[4/13/2011 UPDATE: I have not had time to update this article, but the same day as the Millennium TGA, Inc. v. Does 1-800 case was dismissed, that same judge ALSO dismissed the Lightspeed Media Corp. v. Does 1-1000 case for the same reasons. That would make 3.]
Congratulations to our clients who were recently severed and dismissed in the Millennium TGA, Inc. v. Does 1-800 case (US District Court for the Northern District of Illinois; Case# 1:10-cv-05603). Many of you have been defendants in this case since it began last September.
More importantly, even more of you have spoken to me about your case in the last few weeks since prior to Judge Manning’s dismissal of the case, the plaintiff attorneys appear to have stepped up their attempts to secure and acquire the contact information for the various John Doe defendants through their attempts to subpoena the ISPs for the various Doe subscribers.
In short, the Judge’s reason for dismissing the was because Millennium TGA has failed to show that the copyright infringement claims “arise out of the same transaction, occurrence, or series of transactions or occurrences.” In other words, the lists of allegedly infringing IP addresses spread weeks if not months apart were not considered by the judge to be “the same transaction or occurrence” in the commission of the crime.
The judge further went on to comment that “merely committing the same type of violation in the same way does not link defendants together for purposes of joinder,” and ruled that Federal Rules of Civil Procedure (FRCP) Rule 20(a)(2)(A) was not satisfied.
The interesting thing about this case is that contrary to other cases, the judge explicitly stated that she is dismissing the case because “potential defendants [are] located all over the country with no discernible ties to this district” (emphasis added). This is the ‘third rail’ “no jurisdiction” (Dear Court, I was sued in Illinois, I live in New Jersey) argument judges have been afraid to concede in previous dismissals.

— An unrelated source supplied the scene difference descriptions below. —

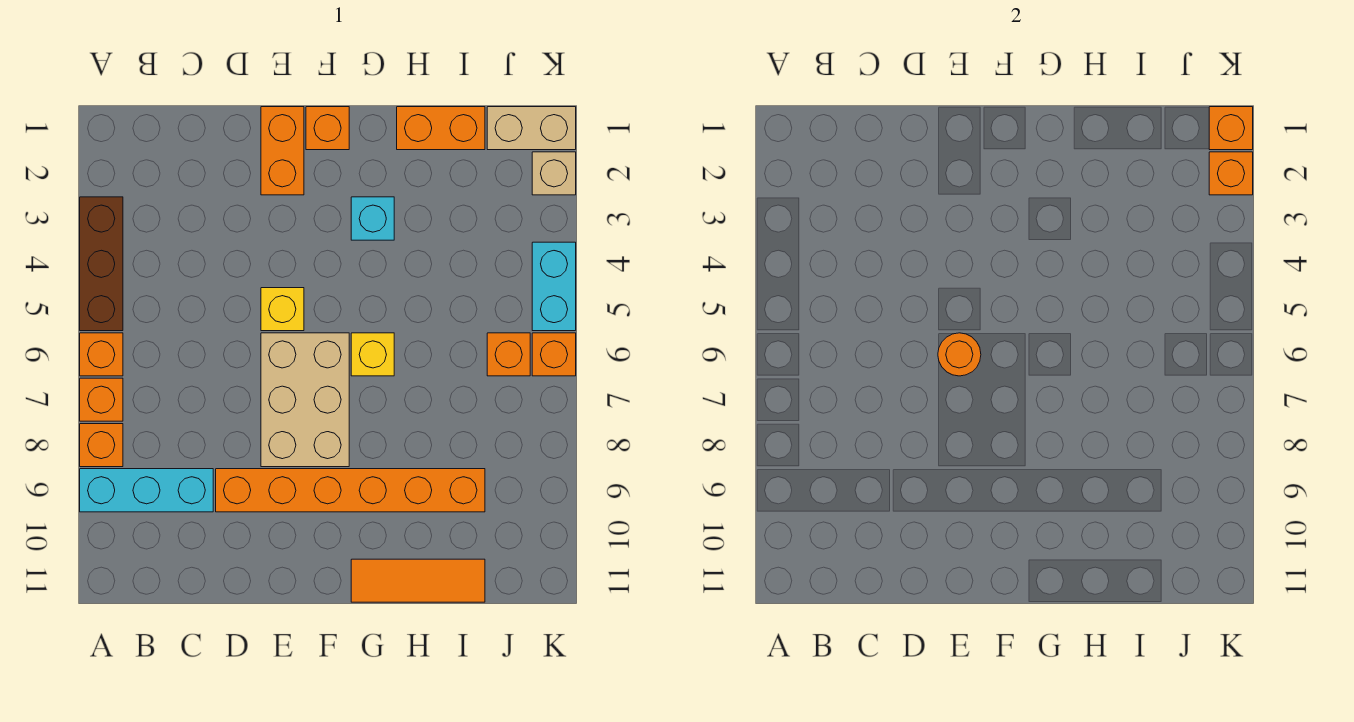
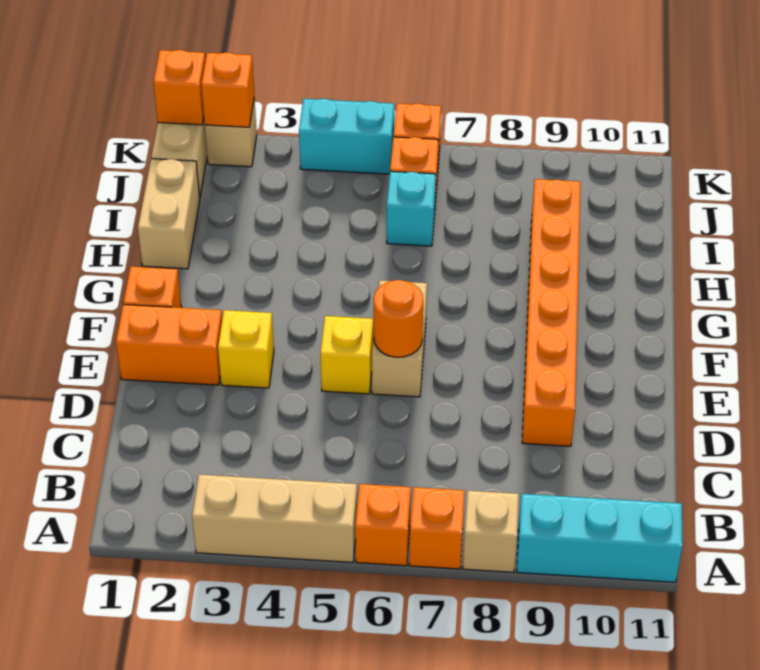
brown 1x3 brick [80,197,123,331] -> tan 1x3 brick [192,474,357,562]
orange 1x1 brick [80,424,123,467] -> tan 1x1 brick [463,491,519,572]
cyan 1x3 brick [80,469,213,512] -> cyan 1x3 brick turned to [517,494,683,582]
tan 2x3 brick [261,333,349,467] -> tan 1x2 brick [372,280,427,397]
cyan 1x1 brick [351,197,394,240] -> cyan 1x1 brick moved to [387,171,436,246]
yellow 1x1 brick [351,333,394,376] -> yellow 1x1 brick moved to [218,310,274,388]
orange 1x3 tile [351,559,485,602] -> none
orange 1x2 brick [397,107,485,150] -> tan 1x2 brick [138,159,200,269]

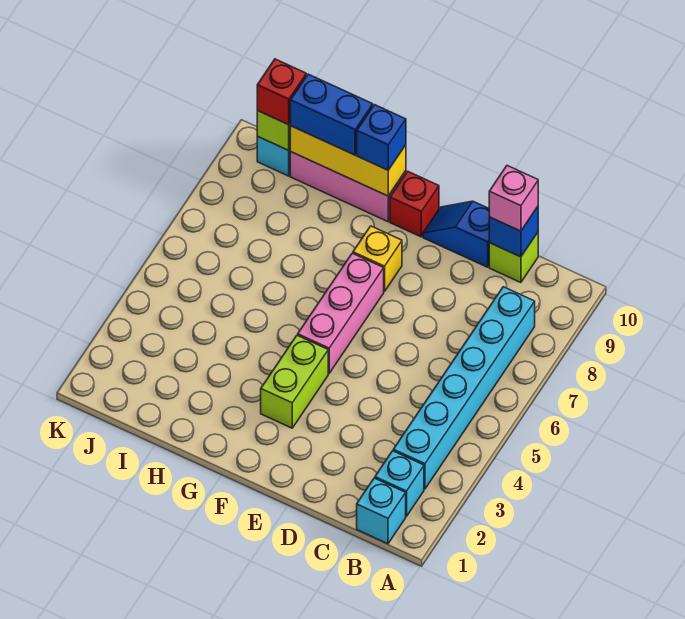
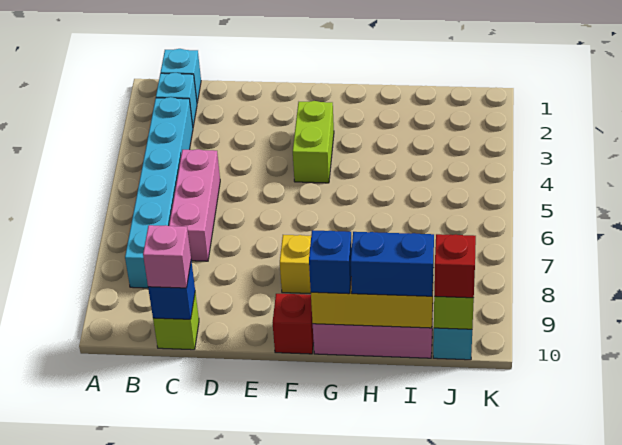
blue 1x2 slope [423,201,489,267] -> none
pink 1x3 brick [298,253,384,373] -> pink 1x3 brick moved to [169,149,220,261]

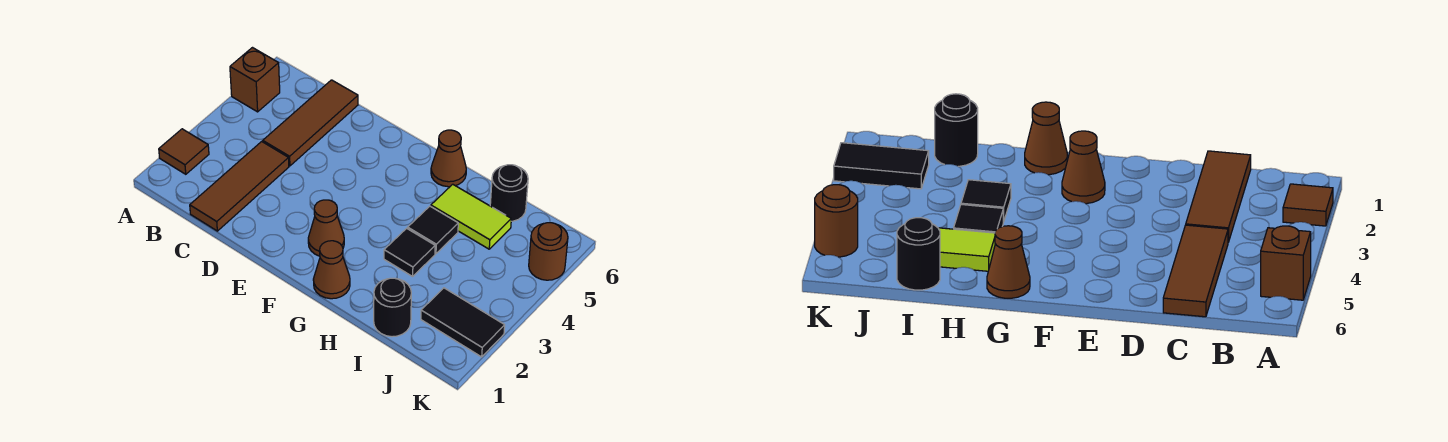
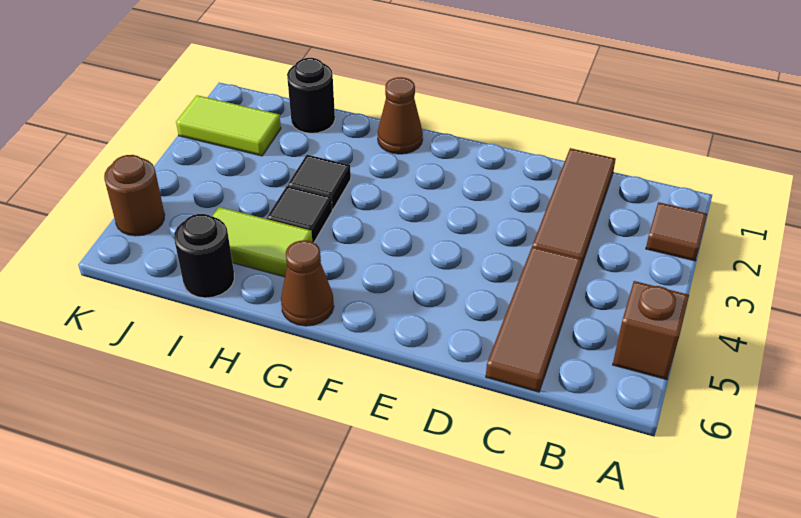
brown 1x1 cone [308,200,344,256] -> none
black 1x2 tile [421,288,505,357] -> lime 1x2 tile [176,95,281,156]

In addition, contrary to the DC judge in the Dunlap, Grubb & Weaver cases who denied the validity of geolocation tools to ascertain the likely location of potential John Doe Defendants, this judge acknowledged the validity of these tools and used them to conclude that “many (if not all) of the defendants” do not reside in the state of Illinois.
These are two very welcome acknowledgements by the judge neatly wrapped up in an Northern Illinois case dismissal.
Last, but not least, I wanted to point out that this is the second case that has been outright dismissed in the US District Court for the Northern District of Illinois, and as we discussed previously, I have no doubt that this will continue to have a ripple effect across the remaining cases in that district.